[DATA IN THIS EXERCISE]:
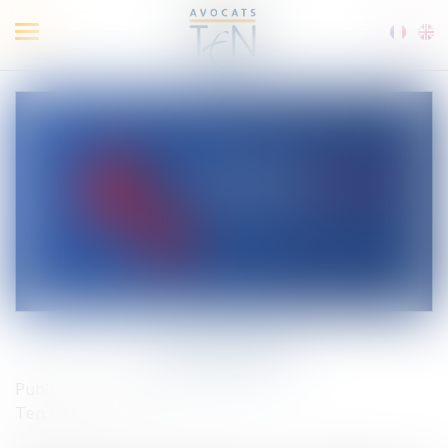
Ouvrir
le
menu
Coronavirus
Publié le :
16/03/2020
Ten Info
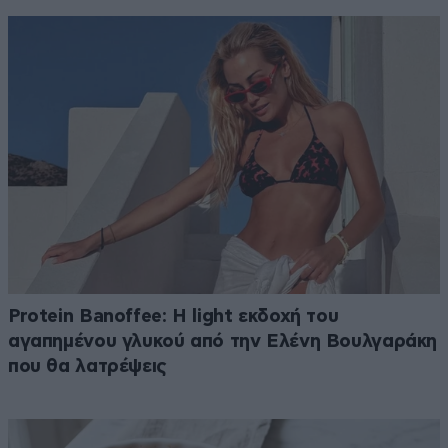
Protein Banoffee: Η light εκδοχή του
αγαπημένου γλυκού από την Ελένη Βουλγαράκη
που θα λατρέψεις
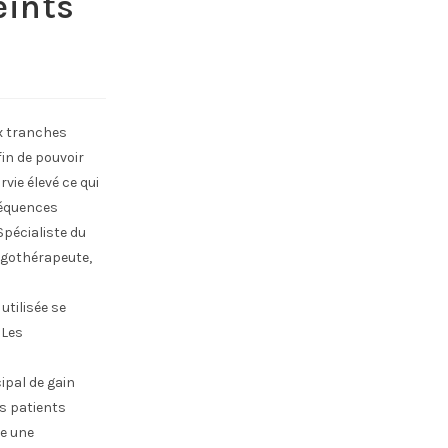
eints
n
ux tranches
fin de pouvoir
vie élevé ce qui
séquences
pécialiste du
ergothérapeute,
utilisée se
 Les
ipal de gain
es patients
re une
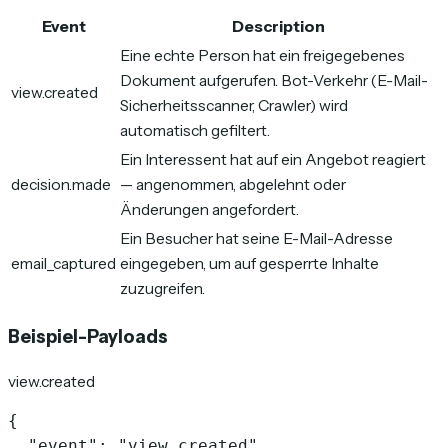
Event
Description
Eine echte Person hat ein freigegebenes
Dokument aufgerufen. Bot-Verkehr (E-Mail-
view.created
Sicherheitsscanner, Crawler) wird
automatisch gefiltert.
Ein Interessent hat auf ein Angebot reagiert
decision.made
— angenommen, abgelehnt oder
Änderungen angefordert.
Ein Besucher hat seine E-Mail-Adresse
email_captured
eingegeben, um auf gesperrte Inhalte
zuzugreifen.
Beispiel-Payloads
view.created
{

  "event": "view.created",
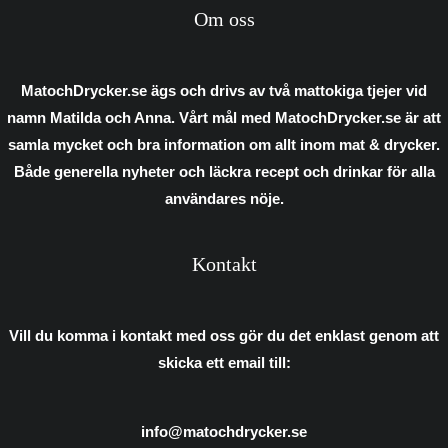
Om oss
MatochDrycker.se ägs och drivs av två mattokiga tjejer vid
namn Matilda och Anna. Vårt mål med MatochDrycker.se är att
samla mycket och bra information om allt inom mat & drycker.
Både generella nyheter och läckra recept och drinkar för alla
användares nöje.
Kontakt
Vill du komma i kontakt med oss gör du det enklast genom att
skicka ett email till:
info@matochdrycker.se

[EXERCISE DIRECTIONS]: Restate the data above exactly, stripping out each image.

[TASK ANSWER]:
Ouvrir
le
menu
Coronavirus
Publié le :
16/03/2020
Ten Info
Protein Banoffee: Η light εκδοχή του
αγαπημένου γλυκού από την Ελένη Βουλγαράκη
που θα λατρέψεις
eints
n
ux tranches
fin de pouvoir
vie élevé ce qui
séquences
pécialiste du
ergothérapeute,
utilisée se
 Les
ipal de gain
es patients
re une
Event
Description
Eine echte Person hat ein freigegebenes
Dokument aufgerufen. Bot-Verkehr (E-Mail-
view.created
Sicherheitsscanner, Crawler) wird
automatisch gefiltert.
Ein Interessent hat auf ein Angebot reagiert
decision.made
— angenommen, abgelehnt oder
Änderungen angefordert.
Ein Besucher hat seine E-Mail-Adresse
email_captured
eingegeben, um auf gesperrte Inhalte
zuzugreifen.
Beispiel-Payloads
view.created
{

  "event": "view.created",
Om oss
MatochDrycker.se ägs och drivs av två mattokiga tjejer vid
namn Matilda och Anna. Vårt mål med MatochDrycker.se är att
samla mycket och bra information om allt inom mat & drycker.
Både generella nyheter och läckra recept och drinkar för alla
användares nöje.
Kontakt
Vill du komma i kontakt med oss gör du det enklast genom att
skicka ett email till:
info@matochdrycker.se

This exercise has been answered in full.